Wednesday, May 06, 2009

Tonight I Party, Tomorrow I Pack

Midway, London, Kentucky © Susana Raab
My foyer looks like a yard sale right now. I have pulled out and piled clothes and equipment, cords and books, computers and toiletries in a mad attempt to fit it all in my suitcase and take it with me to Denmark this Friday. Things are anxious to say the least, but that doesn't mean I can't maintain my usual New York art scene schedule.

Tonight, I will be going to the opening reception for the Affordable Art Fair and then over to Tribeca for the NYMPhoto Group Show opening at Sasha Wolf Gallery.

The NYMPhoto show at Sasha Wolf will be full of impressive work by a number of talented photographers including dear friends Juliana Beasley, Tema Stauffer, Nina Corvallo and Susana Raab.

Three years ago my work was featured in the SVA booth at the Affordable Art Fair. It was the first time my prints were presented in a market context and the first time they received a measure of public recognition. I would highly recommend stopping by AAF this week and purchasing the amazing work of current students and recent grads from the School of Visual Arts. And, while you're there, stop by the KlompChing Booth and check out the work of Lisa Robinson, Simon Roberts and William Greiner.

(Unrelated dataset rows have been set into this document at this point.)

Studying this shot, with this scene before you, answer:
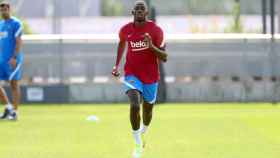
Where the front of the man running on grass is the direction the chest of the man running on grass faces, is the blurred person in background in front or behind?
behind

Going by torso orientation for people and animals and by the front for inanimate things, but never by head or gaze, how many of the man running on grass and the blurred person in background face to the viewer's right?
0

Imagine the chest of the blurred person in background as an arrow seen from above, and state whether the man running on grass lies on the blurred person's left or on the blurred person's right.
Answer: on the blurred person's left

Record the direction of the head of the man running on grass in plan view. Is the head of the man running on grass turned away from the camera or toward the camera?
toward the camera

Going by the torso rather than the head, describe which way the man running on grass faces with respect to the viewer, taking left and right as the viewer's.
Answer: facing the viewer
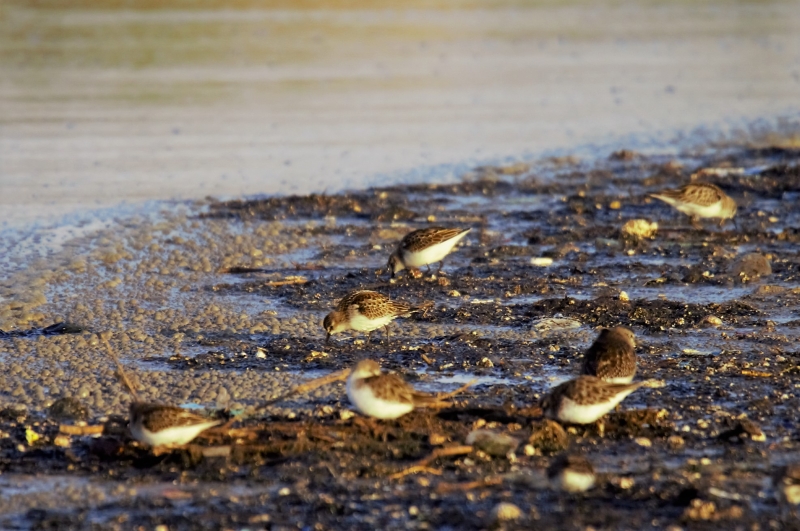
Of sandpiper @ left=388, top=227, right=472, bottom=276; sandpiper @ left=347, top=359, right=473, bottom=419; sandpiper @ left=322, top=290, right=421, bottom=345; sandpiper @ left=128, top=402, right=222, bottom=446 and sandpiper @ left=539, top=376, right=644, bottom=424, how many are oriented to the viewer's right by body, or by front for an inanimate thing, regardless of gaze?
0

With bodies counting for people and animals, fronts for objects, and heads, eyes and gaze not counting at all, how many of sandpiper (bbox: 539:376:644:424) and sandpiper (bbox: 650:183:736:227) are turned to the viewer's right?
1

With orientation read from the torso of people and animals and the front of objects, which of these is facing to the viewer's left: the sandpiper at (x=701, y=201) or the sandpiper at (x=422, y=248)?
the sandpiper at (x=422, y=248)

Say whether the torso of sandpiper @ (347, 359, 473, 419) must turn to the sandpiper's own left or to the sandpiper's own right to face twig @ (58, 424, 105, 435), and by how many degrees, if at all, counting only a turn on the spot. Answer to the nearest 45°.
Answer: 0° — it already faces it

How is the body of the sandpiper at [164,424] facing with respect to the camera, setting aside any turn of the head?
to the viewer's left

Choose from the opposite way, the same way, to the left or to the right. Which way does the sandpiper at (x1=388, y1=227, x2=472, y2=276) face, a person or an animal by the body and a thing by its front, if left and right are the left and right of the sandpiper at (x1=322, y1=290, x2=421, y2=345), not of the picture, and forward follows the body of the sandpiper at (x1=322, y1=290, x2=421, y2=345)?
the same way

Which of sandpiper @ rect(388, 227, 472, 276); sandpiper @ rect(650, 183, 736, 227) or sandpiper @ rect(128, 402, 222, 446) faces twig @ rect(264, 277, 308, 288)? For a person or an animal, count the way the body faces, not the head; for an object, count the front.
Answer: sandpiper @ rect(388, 227, 472, 276)

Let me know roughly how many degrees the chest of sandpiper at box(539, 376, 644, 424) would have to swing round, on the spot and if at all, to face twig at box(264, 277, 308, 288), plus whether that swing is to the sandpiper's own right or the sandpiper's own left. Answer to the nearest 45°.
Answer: approximately 45° to the sandpiper's own right

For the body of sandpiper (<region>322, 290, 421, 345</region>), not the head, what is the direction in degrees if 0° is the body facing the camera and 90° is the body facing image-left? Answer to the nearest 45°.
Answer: approximately 90°

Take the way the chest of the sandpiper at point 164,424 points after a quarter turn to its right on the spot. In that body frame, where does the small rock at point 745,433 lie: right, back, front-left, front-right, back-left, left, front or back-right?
right

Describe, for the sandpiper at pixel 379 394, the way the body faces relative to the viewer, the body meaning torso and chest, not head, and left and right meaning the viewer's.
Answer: facing to the left of the viewer

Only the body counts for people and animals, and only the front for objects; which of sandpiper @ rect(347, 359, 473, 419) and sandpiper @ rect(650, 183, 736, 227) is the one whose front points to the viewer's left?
sandpiper @ rect(347, 359, 473, 419)

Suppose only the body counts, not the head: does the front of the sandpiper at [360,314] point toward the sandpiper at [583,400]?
no

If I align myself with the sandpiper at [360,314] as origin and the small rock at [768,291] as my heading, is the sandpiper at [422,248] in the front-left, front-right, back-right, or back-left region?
front-left

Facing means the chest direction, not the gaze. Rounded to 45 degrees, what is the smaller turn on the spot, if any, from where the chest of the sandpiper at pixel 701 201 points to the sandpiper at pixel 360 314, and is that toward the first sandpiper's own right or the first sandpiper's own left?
approximately 135° to the first sandpiper's own right

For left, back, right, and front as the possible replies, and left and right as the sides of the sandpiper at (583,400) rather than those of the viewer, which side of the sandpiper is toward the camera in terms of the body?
left

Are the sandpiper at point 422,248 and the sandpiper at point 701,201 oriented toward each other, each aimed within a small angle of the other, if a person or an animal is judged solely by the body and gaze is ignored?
no

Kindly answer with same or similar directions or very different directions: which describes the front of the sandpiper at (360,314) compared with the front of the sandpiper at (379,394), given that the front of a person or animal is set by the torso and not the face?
same or similar directions

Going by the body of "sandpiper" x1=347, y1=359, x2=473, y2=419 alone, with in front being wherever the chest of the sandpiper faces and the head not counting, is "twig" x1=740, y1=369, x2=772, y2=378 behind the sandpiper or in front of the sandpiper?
behind

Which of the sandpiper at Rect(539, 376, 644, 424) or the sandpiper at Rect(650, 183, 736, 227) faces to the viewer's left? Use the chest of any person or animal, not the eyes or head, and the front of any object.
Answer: the sandpiper at Rect(539, 376, 644, 424)

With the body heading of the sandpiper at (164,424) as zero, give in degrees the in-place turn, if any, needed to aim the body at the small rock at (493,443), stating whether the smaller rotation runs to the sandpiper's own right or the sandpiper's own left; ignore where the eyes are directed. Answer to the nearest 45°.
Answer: approximately 180°

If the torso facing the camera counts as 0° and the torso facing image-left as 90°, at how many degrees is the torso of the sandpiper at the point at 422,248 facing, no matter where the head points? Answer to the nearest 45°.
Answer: approximately 90°

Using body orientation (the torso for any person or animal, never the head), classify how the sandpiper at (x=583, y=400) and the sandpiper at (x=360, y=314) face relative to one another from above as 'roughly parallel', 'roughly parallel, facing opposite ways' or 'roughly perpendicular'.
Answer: roughly parallel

Jeongmee Yoon and Her Black Things © Jeongmee Yoon
Also, if you are in San Francisco this Thursday, you must go to the opening reception of Jeongmee Yoon's show at Jenkins Johnson Gallery. Jeongmee's Pink & Blue Project is gorgeous and must be seen in person to really be appreciated. Plus, she is as sweet as sugar cake. If you go, please tell her Amy said hi!